05
戻って来るやシンシアとライはソファに座る。ライはテーブルに足を乗せ、シンシアは足を揃えて座っていた。
そんな中、アルフォンスは奥の扉を指し示す。
「左はバスルームとして、あそこは何ですか?」
「ああ、小さな部屋だが寝室に使っている。適当に下に敷いているだけだがな」
「ゼロさん、ここで寝てるんスか?」
「一応少し歩いた場所にモーテルはあるが、そちらは車庫まで先客だらけだ。しかも今の時代じゃロックも掛けられない」
住む場所を失った者達にとって、使えそうな場所は早い物勝ちだ。先客がいれば襲撃して獲る者もいる。しかも、ロックがない。

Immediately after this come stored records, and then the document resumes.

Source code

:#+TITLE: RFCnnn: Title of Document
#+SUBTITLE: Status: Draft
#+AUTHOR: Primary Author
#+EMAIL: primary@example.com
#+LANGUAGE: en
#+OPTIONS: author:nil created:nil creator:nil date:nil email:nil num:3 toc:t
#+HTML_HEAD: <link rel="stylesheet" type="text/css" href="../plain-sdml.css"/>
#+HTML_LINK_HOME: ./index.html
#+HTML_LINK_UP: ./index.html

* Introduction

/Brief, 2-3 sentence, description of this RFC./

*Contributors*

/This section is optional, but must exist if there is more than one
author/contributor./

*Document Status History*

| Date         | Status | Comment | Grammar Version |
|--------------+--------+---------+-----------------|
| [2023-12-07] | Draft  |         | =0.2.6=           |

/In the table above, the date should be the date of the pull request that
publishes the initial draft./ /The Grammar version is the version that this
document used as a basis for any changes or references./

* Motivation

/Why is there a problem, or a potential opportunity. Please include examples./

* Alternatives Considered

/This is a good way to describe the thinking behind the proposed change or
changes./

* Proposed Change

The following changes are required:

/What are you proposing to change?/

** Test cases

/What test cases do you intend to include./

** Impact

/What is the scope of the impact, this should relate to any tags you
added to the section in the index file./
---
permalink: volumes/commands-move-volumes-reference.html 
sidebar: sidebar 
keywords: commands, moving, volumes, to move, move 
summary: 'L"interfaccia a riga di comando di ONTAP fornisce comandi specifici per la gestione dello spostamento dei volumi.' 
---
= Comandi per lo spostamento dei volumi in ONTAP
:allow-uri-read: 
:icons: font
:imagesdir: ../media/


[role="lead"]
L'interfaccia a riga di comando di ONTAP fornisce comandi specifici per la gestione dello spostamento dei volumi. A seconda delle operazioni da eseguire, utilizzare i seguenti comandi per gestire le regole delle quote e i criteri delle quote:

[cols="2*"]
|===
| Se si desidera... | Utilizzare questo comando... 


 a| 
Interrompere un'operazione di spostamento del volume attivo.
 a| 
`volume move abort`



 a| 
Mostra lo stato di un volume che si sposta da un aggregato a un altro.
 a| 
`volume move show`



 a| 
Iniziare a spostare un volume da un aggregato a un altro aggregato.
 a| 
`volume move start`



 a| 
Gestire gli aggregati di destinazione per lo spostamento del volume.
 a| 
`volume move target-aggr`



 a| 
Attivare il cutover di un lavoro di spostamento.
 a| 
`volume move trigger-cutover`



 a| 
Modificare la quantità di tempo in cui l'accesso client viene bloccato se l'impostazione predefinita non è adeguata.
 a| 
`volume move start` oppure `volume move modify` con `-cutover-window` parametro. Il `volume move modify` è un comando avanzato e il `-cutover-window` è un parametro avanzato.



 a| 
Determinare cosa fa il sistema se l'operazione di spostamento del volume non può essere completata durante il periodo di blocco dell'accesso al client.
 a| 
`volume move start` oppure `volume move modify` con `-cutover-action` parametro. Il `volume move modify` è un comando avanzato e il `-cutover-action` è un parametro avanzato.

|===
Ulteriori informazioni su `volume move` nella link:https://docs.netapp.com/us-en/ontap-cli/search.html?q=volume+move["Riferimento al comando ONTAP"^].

それに加えて、一室も広さはそれほどではなく、隣室と違い。つまり危険性は高いのだ。物資を持ち込んでも数分で奪われる可能性がある。バイクなんて片時も目が離せないだろう。
説明をすると、アルフォンスは腕を組んで思案する。
「確かに……ホテルとかモーテルとかはすぐに思いつく場所だから競争率高そうですよね。……って、違うんス。訊きたいのはそこじゃなくて」
進んでしまった話を、慌てて元の分岐点に戻す。ゼロは小首を傾げた。気遣わしげに、訊きたかった問いをアルフォンスは投げる。
「ゼロさんは、もう家はないんスか?」
「嗚呼……あるが、この町にはない」
「引っ越して来たって事ですか?」
「そんなところだ」
家はあると知り、胸を撫で下ろす半面で仲間を見付けたとばかりに声の調子が上がる。肯定ととれる返事をした。流すような返事が、それ以上の言及をしづらくさせる。さすがのアルフォンスも、追及はしなかった。
テーブルに置かれた機械をアルフォンスが持ち上げる。眉根を寄せて目を閉じ、思考を深めていた。先刻のリフレッシュルームの様子が頭を過る。拳を作った手をもみあげに宛てて、ライは見ていた。
「生の食材が手に入るわけでもねぇんだし、諦めろよ」
「……いや、諦めないっす! エネルギーと食材さえあればいいんで。互換性ありそうだから、今あるので使えそうですし。お湯を沸かせれば、色々使えますよ? いつかマカロニチーズとか作れるかも知れないっスよ」
「ジャンキープロテインと比べりゃ全然魅力感じねぇな。美味くて手軽で栄養豊富! あれで済んじまうんだからよ」
「意外とサプリメント系食べるわよねぇ、ライって」
何とか許可をもらおうとするが、ライは否定的だ。
現代におけるサプリメント系は見た目も味わいも普通の食べ物にまで迫っている。本物には劣りはするが、それなりに満腹感もあり、保存も利く。価格が高いのがネックではあるが、現在では関係ない。むしろ生の食べ物よりは流通している。現実的ではないのだ。
すかさず否定的な意見が飛び出るライに、次第にアルフォンスから 活力が失われていく。
「使用したいなら構わないが」
項垂れていくアルフォンスにゼロの声が降る。瞬間、勢いよく頭を上げた。
「その代わり、基本的にお前自身で手に入れた物での使用をする事だ」
「は、はい」
条件をつけての許可が下りた。リーダーであるゼロからの許しを得られたとはいえ、勢いは落ち込んでいる。実現には遠い。自身の力で獲る。至極真っ当な条件だが、少し前まで現在の物価も知らなかったくらいだ。自分だけの力で使えるようになるまでには
時間がかかるだろう。今すぐ可能とは言えない。
萎れた花のように元気が失われたアルフォンスに、「とは言っても」とゼロは続けた。
「私達も、これまでにもカミカゼに支援してもらっている身だ。自身で獲た物も多いが、私などは特にアルコール面を貰い受けている。調理に使えそうな物を手に入れた時は渡そう。こちらで手に入らない時や、それ以外は自分で探すというやり方が適していそうだが……それでいいな?」
アルフォンスは目を瞬かせる。リーダーからの言葉を呑み込んだアルフォンスは、深く肯いた。失せていた元気が復活し笑顔で両腕を上げる。
話は解決を見せ、ジェスチャーの大きい彼から顔を背けた。